Pour retrouver leur père, les enfants d’El Hadj Doura ont versé aux ravisseurs 100 000 dollars américains. Une somme qu’El Hadj Mamadou, un des présumés cerveaux du rapt, a confiée à Idrissa Diallo. La partie civile accuse ce dernier d’avoir détourné l’argent. Idrissa Diallo reconnait avoir chipoté « un peu » dans cette somme, mais jure ne pas connaître la provenance : « On a travaillé ensemble de 2009 à 2014, on est restés de bons amis. Le 10 décembre 2017, il m’a dit d’aller prendre quelque chose pour lui chez Kahn (Thierno Mamoudou, un autre accusé, ndlr). Ce dernier m’a remis 50 000 dollars ; le 15 décembre, il m’a encore remis 49 000 dollars. Il était question qu’El Hadj vienne déposer son argent à la banque. Il n’est pas allé, il ne prenait plus le téléphone ». Idrissa Diallo confie alors l’argent à deux cambistes, s’envole pour Dakar, puis se rend dans son village à Popodra. El Hadj Mamadou le recherche et le retrouve chez lui : « J’étais surpris de le voir chez moi. Il me dit que ses amis étaient à ses trousses à cause de l’argent-là. Je lui réponds que l’argent était à Conakry. Il me demande de trouver le moyen de le lui ramener à Labé. Je me suis débrouillé à lui rendre 80 000 dollars. Et 10 000 dollars devant le colonel Rahim, quand j’ai été interpellé». Sur les 10 000 autres dollars, l’accusé ne donne pas une explication claire : « Je ne peux pas dire exactement ce qui s’est passé, parce que ça fait longtemps, mais je sais que j’ai effectué des dépenses pour lui. J’ai donné 10 millions à son avocat, je lui faisais à chaque fois la monnaie. J’avais tout noté, le cahier est avec colonel Rahim». L’avocat de la partie civile l’accuse de s’être acheté une moto avec l’argent de la rançon : « Je ne m’en souviens pas, mais je ne peux pas nier que j’ai utilisé une partie de l’argent».

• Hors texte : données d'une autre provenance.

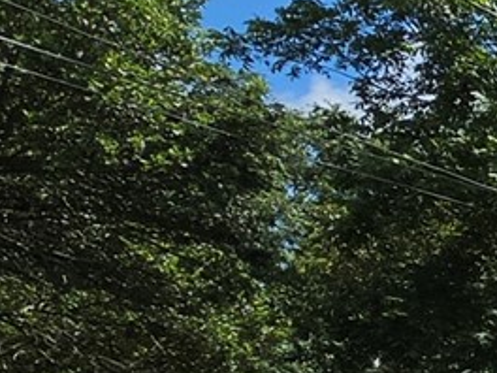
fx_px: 1450
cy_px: 546
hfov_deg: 12.0
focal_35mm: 101
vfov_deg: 13.8
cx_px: 1414
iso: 32
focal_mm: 2.2
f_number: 1.9
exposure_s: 1/2607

« Ils nous ont demandé un million de dollars»

A ce stade de la procédure, tous les accusés ont fait leurs dépositions, à l’exception de Thierno Ciré alias Kams. Cet accusé serait bien à la Maison centrale de Coronthie, mais pour une autre affaire. Il serait non détenu dans l’affaire El Hadj Doura. L’avocat de la partie civile, qui le prend pour un des cerveaux de cette affaire, n’a de cesse de réclamer sa présence au procès, mais il n’a jamais été extrait depuis la reprise des audiences. Le juge Amadou Sy a donc décidé de faire comparaitre le plaignant, en attendant de tirer l’affaire au clair.

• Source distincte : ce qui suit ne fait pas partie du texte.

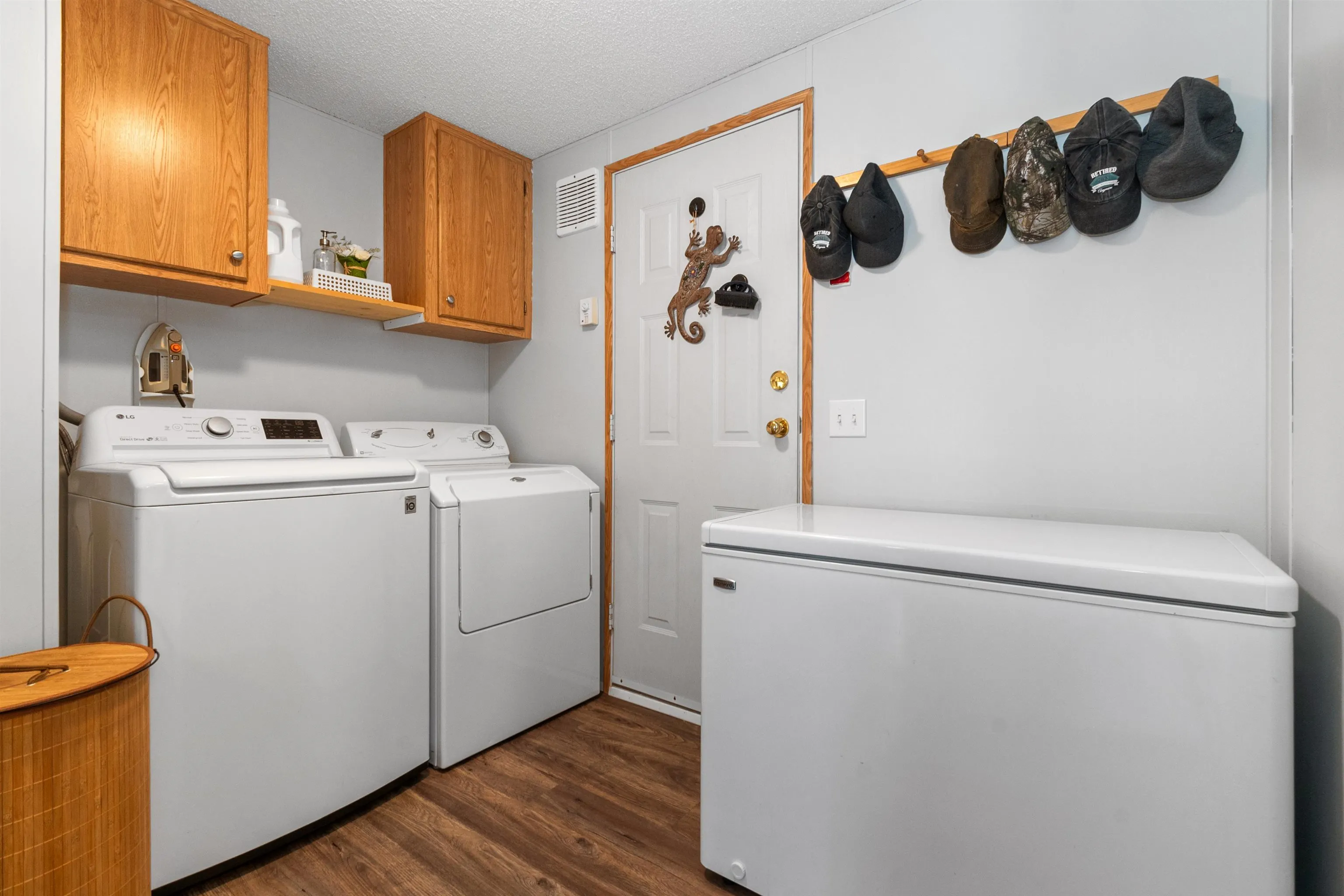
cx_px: 672
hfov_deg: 100.4
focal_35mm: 15
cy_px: 448
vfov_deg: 77.3
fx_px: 560
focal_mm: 10
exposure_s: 1/6
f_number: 9
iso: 250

Thierno Boubacar Diallo, un des fils du défunt, est celui qui échangeait régulièrement avec les ravisseurs. C’est à lui que ceux qui détenaient le vieil opérateur économique ont exigé une rançon : « J’étais dans le bureau de Malick Kôné, à l’époque directeur adjoint de la police judiciaire, quand j’ai reçu le premier appel des ravisseurs. Le gars m’a juste dit qu’ils ont mon père et qu’il va falloir payer de l’argent pour le retrouver». Thierno Boubacar Diallo informe ses frères. Ensemble, ils décident de négocier : « Il a rappelé, je lui ai dit que nous étions disposés à payer. Ils nous ont demandé un million de dollars au début. On ne pouvait avoir cette somme. Il m’a dit de payer 100 000 dollars, nous avons accepté».

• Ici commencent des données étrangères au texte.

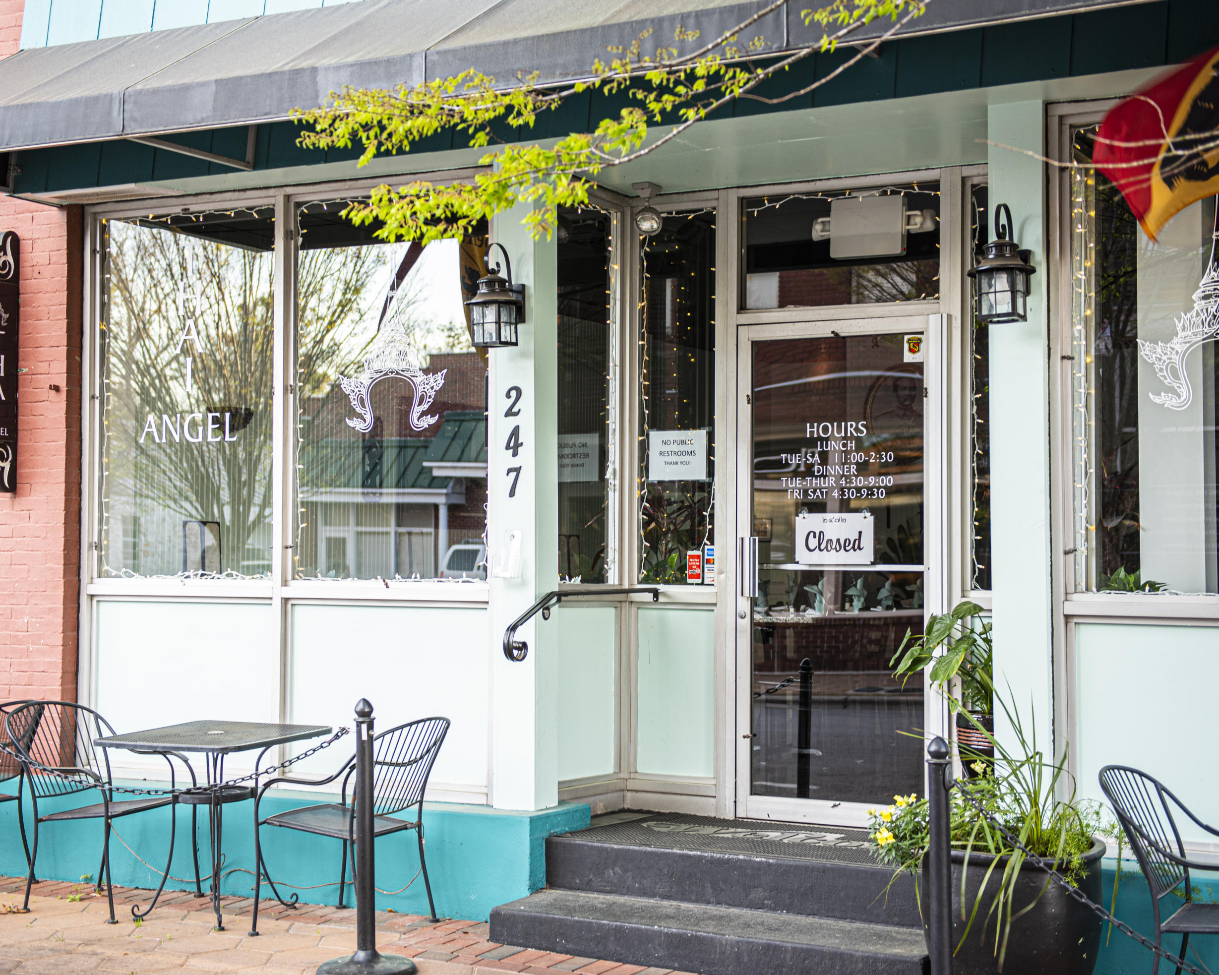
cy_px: 482
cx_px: 595
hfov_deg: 34.2
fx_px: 1984
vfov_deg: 27.6
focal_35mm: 55
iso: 100
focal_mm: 48
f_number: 2.8
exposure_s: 1/40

Le 10 décembre 2017, on fait tourner Thierno Boubacar Diallo dans maints quartiers avant de récupérer la rançon. Matam, Aéroport, Bambéto, Cosa, Enco5 et Lambanyi où il a tourné jusque dans les bandes de minuit : « Mon interlocuteur me disait d’aller au Carrefour-Lambanyi, de revenir au Carrefour-Canadien, j’ai déposé l’argent dans un coin sombre, sous un poteau électrique. Il m’a rappelé, a confirmé qu’ils ont pris l’argent».

Les ravisseurs avaient assuré qu’El Hadj allait être libre dès qu’ils auront reçu l’argent. En vain, témoigne Thierno Boubacar Diallo : « Je suis resté à Lambanyi jusqu’à 3H du matin, ils n’ont pas rappelé ». Ce n’est que quatre jours plus tard qu’ils l’ont rappelé pour exiger une nouvelle rançon : «Ils ont demandé 100 000 dollars encore, j’ai exigé de parler à mon père, ce dernier ne savait pas qu’on avait déjà payé». La famille refuse de payer. Un certain Lama Kaba alias L Kaba, accusé, en cavale, contacte Thierno Boubacar, lui dit qu’il peut l’aider à faire libérer son père, « gardé à Maférinyah. Il m’a demandé 10 millions. C’est lui qui m’a parlé de Thierno Ciré Sow alias Kams ».

« Nous avons trouvé Kams dans le bureau de Malick Koné »

Lama Kaba informe la famille que le nommé Kams, un des cerveaux présumés du kidnapping, venait de perdre sa mère, il avait prévu de l’enterrer ce jour : «Pour me prouver qu’il connait l’affaire, il m’a dit d’aller attendre au cimetière de Hamdallaye. Kams nous a trouvé là-bas, mais il a compris qu’il était filé. Il est allé se cacher à Simbayah. J’ai appelé la police et la gendarmerie. Ils sont venus tard, ils ont fouillé la maison, m’ont dit qu’ils ne l’ont pas vu. Mais des sources à la police m’ont informé que c’est Malick Koné en personne qui l’aurait mis dans son véhicule et parti».

 Entre temps, le Président Alpha Condé rend visite à la famille, confie l’enquête au général Ibrahima Baldé, Haut-commandant de la Gendarmerie : « Nous avons eu une audience avec le Président de la République, je lui ai dit que l’enquête patine. Il a appelé le général Baldé. Nous sommes allés avec lui chez Malick Koné. A ma grande surprise, je trouve Kams confortablement assis dans son bureau. Cela m’a troublé».

El Hadj Mamadou Diallo a toujours clamé qu’il n’a fait que récupérer la rançon. Faux, selon le fils du défunt : « Ce sont eux qui nous montré où ils ont enterré mon père». Il a aussi démenti l’information selon laquelle le marabout, Mamoudou Diallo, de nationalité malienne, inculpé dans cette affaire, est leur beau-frère : « C’est le beau-fils d’un ami à mon père qui est à Dalaba. Moi, je ne le connaissais même pas».

L’affaire est renvoyée au 31 juillet prochain, pour la comparution de Thierno Ciré Sow dit Kams.